[Page extract Boundary: Start]
Twenty Books by Mixed Asian Authors for Fans of Every Genre
Mixed Asian Media - December 19, 2022
By Hayley Palmer
Looking for gifts for the holidays, trying to reach your Goodreads goal before 2023, or just want to jump into a new book? Try one of these books by a mixed Asian author!
For the Contemporary Reader
Tomorrow, and Tomorrow, and Tomorrow spans 30 years and follows two friends — often in love, but never lovers — as they come together as creative partners in the world of video game design, where success brings them fame, joy, tragedy, duplicity, and even a kind of immortality.
A favorite of the MAM team!
Win Me Something follows half-Chinese and half-white Willa Chen who has struggled with belonging and loneliness her whole life. When she accepts a job as a nanny for a wealthy white family in New York, she finds herself lost in self examination, neither an outsider nor a participant in their glamorous world.
For Fans of Fantasy and Sci-Fi
We Ride Upon Sticks is set in 1989 Danvers, Massachusetts (the site of the Salem Witch Trials) and follows the high school field hockey team as they discover that the dark impulses of their Salem forebears may be the key to a winning season.
How High We Go in the Dark follows a cast of intricately linked characters over hundreds of years as humanity struggles to rebuild itself in the aftermath of a climate plague.
A recommendation from the MAM team!
The Bone Shard Daughter is set in a world where bone magic powers the animal-like constructs that maintain law and order. When the emperor refuses to recognise his daughter as heir to the throne, she vows to prove her worth by mastering the forbidden art of bone shard magic.
You can read MAM’s interview with Andrea Stewart here!
For Those in the Mood for Love
The Kiss Quotient follows a 30-year-old econometrician on the autism spectrum who is successful but lacks experience in her dating life. Deciding that practice makes perfect, she hires an escort to teach her the ways of dating, only to find their no-nonsense partnership seems to make a lot of sense.
[Page extract Boundary: End]
[Record extracts Boundary: Start]
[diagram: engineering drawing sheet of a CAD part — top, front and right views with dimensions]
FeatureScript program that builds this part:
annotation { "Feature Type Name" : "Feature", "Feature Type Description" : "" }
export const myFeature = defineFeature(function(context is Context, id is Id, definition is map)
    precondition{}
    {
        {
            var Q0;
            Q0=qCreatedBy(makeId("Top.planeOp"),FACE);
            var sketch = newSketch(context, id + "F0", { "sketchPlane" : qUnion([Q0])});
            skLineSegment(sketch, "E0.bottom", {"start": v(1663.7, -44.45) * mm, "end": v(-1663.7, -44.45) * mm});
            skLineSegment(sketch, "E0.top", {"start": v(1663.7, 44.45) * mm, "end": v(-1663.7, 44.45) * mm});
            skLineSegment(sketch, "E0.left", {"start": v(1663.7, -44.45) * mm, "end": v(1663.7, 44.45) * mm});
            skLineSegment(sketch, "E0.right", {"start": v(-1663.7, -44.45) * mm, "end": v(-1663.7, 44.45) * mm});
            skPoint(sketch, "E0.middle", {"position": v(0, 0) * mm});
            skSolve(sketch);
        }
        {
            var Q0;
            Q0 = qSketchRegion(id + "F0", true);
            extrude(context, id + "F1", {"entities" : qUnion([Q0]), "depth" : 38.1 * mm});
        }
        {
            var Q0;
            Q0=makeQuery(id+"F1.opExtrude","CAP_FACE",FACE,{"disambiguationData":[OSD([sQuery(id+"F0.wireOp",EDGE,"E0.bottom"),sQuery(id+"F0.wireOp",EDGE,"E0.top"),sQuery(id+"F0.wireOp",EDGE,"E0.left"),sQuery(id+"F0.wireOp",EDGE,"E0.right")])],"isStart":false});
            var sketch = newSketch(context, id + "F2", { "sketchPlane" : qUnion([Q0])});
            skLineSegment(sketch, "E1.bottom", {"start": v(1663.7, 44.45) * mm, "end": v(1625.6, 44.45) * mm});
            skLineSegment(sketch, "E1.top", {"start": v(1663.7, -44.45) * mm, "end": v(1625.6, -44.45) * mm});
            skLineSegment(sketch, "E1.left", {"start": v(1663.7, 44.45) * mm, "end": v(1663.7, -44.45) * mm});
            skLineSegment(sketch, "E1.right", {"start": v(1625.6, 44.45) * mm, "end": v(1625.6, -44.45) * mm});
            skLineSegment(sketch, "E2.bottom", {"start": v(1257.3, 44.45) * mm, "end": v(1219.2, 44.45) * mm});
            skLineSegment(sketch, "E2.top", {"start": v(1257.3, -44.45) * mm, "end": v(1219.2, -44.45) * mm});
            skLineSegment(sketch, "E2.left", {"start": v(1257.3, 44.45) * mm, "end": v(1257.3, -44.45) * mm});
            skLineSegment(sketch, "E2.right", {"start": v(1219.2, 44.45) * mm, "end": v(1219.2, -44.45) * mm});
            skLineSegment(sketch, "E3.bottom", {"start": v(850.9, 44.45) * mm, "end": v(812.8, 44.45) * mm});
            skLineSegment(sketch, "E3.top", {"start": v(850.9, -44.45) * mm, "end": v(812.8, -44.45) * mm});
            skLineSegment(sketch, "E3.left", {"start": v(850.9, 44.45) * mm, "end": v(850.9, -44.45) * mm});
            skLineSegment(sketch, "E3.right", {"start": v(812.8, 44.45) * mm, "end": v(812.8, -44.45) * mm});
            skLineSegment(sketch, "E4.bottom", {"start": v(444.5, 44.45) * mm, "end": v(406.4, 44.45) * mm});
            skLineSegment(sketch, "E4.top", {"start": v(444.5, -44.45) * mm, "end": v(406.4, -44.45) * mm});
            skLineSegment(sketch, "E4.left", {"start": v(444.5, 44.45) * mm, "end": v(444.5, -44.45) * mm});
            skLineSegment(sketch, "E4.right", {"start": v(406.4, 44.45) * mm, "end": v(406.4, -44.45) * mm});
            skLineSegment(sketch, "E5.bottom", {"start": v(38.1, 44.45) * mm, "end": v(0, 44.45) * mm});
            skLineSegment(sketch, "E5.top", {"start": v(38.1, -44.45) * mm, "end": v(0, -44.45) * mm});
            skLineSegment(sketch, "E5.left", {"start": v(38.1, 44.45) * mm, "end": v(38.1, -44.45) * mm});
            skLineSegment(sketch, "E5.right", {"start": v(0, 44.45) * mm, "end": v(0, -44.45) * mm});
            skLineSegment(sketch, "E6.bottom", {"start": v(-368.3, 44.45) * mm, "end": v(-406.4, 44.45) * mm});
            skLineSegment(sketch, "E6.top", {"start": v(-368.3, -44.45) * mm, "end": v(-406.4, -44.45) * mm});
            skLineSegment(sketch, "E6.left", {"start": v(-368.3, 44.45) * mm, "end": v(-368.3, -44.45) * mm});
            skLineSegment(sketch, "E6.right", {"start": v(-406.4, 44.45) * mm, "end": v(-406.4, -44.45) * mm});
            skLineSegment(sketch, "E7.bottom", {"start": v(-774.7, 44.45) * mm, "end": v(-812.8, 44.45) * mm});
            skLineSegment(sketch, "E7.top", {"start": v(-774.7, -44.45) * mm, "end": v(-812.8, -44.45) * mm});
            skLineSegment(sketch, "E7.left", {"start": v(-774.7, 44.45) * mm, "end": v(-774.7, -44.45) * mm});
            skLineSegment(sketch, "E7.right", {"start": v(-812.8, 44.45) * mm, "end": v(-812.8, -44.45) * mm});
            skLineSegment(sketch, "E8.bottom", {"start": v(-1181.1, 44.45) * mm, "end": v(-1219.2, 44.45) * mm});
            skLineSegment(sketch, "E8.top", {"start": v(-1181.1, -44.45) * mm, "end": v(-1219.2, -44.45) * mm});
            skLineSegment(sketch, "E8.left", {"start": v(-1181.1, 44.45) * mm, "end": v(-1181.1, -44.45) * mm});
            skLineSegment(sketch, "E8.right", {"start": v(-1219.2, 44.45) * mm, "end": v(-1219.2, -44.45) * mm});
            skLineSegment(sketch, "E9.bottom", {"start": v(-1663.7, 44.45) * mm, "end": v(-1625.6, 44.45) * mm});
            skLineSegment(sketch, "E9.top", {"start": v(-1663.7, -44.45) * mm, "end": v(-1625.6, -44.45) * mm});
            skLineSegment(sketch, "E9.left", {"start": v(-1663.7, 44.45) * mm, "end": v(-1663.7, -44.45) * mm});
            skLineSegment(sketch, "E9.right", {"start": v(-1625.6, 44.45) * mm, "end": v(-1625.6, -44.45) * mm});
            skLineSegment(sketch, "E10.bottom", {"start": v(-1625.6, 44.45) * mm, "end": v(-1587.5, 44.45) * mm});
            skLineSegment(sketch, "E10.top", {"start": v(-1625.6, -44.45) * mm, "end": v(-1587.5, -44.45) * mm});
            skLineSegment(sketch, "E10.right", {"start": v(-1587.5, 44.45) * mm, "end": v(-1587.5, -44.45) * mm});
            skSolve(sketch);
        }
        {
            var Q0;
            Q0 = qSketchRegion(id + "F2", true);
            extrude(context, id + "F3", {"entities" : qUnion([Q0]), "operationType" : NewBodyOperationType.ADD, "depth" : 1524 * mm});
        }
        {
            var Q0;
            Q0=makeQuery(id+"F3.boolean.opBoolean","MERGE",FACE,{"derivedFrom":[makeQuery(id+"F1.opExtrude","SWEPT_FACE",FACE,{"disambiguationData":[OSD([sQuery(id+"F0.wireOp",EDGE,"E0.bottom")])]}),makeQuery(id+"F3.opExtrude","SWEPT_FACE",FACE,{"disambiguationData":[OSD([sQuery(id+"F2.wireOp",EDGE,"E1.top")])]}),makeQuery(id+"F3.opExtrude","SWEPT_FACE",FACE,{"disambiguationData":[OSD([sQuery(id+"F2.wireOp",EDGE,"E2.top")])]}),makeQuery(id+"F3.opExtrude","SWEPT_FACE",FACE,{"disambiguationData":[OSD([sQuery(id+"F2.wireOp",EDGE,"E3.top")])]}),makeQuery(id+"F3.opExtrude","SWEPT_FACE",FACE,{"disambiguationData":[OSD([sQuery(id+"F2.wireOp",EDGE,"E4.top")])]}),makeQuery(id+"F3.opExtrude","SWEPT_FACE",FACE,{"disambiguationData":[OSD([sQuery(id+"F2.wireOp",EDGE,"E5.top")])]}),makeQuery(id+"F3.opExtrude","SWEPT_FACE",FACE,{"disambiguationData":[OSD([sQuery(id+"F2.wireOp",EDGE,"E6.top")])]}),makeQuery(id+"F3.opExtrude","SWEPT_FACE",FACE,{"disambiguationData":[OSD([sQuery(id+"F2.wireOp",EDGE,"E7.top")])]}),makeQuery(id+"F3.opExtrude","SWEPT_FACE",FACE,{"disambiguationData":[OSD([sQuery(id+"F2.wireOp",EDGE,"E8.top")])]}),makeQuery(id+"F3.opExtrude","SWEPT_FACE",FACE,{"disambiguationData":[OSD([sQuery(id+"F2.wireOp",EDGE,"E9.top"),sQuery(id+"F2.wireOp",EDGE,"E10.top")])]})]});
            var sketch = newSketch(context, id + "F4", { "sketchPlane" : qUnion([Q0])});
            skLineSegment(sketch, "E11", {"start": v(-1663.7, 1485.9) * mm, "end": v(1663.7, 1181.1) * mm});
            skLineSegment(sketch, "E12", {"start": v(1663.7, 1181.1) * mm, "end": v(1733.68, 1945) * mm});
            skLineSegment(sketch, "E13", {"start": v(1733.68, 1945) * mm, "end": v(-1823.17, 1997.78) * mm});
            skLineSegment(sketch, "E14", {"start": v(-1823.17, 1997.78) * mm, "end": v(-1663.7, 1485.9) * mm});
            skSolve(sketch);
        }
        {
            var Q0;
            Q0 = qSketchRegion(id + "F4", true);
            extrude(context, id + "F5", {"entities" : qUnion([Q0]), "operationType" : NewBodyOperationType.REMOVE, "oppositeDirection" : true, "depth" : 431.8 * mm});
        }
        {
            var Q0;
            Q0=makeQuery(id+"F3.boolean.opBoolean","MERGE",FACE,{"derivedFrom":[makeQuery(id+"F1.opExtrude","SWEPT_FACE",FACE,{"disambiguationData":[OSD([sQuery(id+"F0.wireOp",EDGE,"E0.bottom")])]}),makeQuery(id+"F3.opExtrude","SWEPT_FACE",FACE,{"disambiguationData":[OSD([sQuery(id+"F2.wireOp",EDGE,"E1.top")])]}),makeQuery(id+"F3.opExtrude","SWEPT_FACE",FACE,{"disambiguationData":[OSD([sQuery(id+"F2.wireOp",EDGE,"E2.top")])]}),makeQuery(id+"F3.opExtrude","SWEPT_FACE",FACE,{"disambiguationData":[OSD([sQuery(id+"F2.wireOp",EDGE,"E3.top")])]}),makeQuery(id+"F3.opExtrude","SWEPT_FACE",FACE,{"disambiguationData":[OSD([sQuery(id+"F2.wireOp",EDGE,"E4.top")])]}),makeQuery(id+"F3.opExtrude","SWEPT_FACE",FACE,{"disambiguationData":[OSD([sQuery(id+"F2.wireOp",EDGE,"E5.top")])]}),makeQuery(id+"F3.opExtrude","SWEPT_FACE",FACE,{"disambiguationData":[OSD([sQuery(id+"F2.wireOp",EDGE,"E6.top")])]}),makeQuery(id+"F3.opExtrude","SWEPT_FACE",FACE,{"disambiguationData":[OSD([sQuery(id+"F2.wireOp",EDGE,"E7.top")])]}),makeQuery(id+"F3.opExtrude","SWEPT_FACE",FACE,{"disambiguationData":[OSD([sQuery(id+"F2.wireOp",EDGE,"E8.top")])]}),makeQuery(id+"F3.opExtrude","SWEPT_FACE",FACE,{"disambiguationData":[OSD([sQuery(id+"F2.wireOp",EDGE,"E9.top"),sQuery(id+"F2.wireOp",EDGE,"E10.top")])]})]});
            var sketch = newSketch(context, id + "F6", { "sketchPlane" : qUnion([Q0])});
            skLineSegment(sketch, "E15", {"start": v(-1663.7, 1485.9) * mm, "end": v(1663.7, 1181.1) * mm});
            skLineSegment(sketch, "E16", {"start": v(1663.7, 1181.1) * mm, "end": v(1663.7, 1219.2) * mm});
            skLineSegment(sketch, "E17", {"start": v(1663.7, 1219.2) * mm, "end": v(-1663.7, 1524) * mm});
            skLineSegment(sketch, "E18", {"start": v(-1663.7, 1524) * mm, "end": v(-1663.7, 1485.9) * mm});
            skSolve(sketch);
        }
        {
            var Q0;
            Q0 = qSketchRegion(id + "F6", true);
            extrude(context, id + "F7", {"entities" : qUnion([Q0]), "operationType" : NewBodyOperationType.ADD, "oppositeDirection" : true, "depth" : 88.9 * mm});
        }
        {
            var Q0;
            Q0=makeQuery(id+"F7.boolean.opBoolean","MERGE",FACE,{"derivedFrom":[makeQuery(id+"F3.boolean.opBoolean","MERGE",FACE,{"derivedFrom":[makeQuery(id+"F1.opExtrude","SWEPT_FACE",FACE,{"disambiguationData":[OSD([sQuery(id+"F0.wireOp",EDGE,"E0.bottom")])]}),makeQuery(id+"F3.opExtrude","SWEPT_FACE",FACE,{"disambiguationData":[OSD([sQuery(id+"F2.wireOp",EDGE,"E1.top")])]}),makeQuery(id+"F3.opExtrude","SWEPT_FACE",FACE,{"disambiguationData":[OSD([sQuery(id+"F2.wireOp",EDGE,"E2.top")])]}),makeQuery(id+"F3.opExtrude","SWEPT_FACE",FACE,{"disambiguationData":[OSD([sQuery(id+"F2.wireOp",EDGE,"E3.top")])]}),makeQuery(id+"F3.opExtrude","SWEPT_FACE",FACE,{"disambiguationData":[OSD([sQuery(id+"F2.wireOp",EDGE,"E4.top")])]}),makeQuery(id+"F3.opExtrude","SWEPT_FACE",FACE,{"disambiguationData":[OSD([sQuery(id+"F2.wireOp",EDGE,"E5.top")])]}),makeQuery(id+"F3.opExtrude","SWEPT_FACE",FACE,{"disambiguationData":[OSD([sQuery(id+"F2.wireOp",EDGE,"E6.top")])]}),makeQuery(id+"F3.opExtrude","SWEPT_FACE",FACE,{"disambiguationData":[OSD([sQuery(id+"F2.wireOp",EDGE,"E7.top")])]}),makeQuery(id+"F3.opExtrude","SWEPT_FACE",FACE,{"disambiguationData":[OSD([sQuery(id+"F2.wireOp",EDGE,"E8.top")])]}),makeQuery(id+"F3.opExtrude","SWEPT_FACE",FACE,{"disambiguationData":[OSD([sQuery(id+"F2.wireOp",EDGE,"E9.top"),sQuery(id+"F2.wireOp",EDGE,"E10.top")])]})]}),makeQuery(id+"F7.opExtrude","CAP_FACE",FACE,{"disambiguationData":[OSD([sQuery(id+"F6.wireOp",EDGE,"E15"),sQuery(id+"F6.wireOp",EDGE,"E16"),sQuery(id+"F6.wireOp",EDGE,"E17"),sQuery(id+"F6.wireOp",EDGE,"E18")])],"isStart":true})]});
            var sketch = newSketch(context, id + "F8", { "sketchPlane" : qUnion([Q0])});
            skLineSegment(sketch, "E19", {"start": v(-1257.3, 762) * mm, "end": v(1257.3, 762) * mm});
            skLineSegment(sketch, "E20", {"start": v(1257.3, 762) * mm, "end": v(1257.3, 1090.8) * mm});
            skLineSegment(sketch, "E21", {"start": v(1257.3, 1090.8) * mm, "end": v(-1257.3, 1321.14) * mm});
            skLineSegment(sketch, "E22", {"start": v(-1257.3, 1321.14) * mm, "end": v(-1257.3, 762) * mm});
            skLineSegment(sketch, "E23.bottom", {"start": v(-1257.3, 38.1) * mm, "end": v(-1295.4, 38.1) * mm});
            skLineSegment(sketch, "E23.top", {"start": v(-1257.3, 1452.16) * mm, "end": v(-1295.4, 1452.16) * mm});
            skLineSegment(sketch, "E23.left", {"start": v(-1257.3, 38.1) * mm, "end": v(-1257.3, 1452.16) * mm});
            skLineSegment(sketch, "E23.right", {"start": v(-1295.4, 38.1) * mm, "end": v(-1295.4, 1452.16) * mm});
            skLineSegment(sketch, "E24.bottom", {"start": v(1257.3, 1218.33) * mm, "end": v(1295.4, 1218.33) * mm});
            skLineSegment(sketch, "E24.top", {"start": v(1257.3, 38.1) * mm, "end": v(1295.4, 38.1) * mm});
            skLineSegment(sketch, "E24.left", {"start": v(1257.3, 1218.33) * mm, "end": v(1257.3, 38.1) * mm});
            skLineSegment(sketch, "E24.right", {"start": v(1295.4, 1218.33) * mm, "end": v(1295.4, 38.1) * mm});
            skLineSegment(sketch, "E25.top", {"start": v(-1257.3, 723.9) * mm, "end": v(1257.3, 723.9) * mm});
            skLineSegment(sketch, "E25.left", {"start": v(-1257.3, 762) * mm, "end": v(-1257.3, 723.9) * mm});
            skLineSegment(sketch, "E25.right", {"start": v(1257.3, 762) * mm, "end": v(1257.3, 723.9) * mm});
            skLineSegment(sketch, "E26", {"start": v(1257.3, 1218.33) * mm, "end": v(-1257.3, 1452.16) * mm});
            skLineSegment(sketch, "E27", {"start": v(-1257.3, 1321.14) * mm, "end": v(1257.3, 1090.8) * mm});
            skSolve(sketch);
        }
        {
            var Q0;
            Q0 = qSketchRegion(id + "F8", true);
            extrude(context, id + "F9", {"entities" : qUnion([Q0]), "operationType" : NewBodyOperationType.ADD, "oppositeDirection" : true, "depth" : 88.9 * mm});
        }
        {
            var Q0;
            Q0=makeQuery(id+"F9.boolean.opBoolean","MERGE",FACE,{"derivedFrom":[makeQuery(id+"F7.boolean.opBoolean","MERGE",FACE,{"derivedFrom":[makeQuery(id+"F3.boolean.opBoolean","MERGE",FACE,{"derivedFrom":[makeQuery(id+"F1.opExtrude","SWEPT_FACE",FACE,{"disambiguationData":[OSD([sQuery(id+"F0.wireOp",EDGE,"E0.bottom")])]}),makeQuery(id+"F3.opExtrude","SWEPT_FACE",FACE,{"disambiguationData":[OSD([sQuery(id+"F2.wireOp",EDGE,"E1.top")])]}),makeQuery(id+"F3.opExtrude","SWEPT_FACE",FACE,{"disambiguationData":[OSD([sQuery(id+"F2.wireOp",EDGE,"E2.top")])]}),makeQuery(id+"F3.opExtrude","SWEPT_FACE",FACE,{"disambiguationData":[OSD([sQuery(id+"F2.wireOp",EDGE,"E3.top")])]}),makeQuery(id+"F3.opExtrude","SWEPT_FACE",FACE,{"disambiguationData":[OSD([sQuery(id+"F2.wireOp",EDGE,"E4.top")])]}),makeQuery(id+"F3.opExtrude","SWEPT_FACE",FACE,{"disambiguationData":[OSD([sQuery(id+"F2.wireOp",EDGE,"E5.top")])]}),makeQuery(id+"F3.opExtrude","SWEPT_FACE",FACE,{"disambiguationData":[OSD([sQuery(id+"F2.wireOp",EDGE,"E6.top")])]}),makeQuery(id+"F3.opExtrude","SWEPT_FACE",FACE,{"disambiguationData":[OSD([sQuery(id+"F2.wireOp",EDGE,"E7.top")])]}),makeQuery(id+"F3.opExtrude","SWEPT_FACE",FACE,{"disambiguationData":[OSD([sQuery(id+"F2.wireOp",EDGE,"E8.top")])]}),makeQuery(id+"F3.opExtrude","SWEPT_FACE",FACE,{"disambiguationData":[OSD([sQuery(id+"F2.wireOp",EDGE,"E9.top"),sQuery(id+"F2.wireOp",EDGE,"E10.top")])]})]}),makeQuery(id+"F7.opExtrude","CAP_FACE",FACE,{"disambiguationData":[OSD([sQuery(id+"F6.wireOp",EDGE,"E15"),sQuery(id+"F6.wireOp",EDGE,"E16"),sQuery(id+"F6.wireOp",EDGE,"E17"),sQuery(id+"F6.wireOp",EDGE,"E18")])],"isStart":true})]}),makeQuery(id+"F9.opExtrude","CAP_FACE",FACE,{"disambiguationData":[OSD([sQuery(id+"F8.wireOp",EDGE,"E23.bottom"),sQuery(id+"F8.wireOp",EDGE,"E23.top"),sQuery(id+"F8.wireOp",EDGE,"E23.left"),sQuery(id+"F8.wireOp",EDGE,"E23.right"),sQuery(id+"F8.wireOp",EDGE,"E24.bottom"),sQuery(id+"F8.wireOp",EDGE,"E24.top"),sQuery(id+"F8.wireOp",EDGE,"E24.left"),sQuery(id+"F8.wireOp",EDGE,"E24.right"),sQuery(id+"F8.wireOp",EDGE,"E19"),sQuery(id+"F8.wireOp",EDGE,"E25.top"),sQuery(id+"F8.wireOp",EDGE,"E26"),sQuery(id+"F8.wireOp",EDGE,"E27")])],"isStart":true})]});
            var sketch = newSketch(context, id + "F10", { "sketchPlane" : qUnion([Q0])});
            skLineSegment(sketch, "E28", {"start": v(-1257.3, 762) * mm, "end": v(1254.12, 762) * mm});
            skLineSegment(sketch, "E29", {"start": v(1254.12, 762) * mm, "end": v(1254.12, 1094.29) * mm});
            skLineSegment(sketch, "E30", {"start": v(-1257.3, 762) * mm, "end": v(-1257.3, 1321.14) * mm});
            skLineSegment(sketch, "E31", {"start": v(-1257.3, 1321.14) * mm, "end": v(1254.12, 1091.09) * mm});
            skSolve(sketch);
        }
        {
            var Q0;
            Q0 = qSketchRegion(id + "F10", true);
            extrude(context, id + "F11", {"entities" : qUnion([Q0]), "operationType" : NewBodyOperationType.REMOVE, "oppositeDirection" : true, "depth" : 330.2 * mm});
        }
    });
[Record extracts Boundary: End]
* [What you are asked to do] Reproduce the passage of the book recommendation article from "Twenty Books by" to "mixed Asian author!".

* [Result for this exercise]
Twenty Books by Mixed Asian Authors for Fans of Every Genre
Mixed Asian Media - December 19, 2022
By Hayley Palmer
Looking for gifts for the holidays, trying to reach your Goodreads goal before 2023, or just want to jump into a new book? Try one of these books by a mixed Asian author!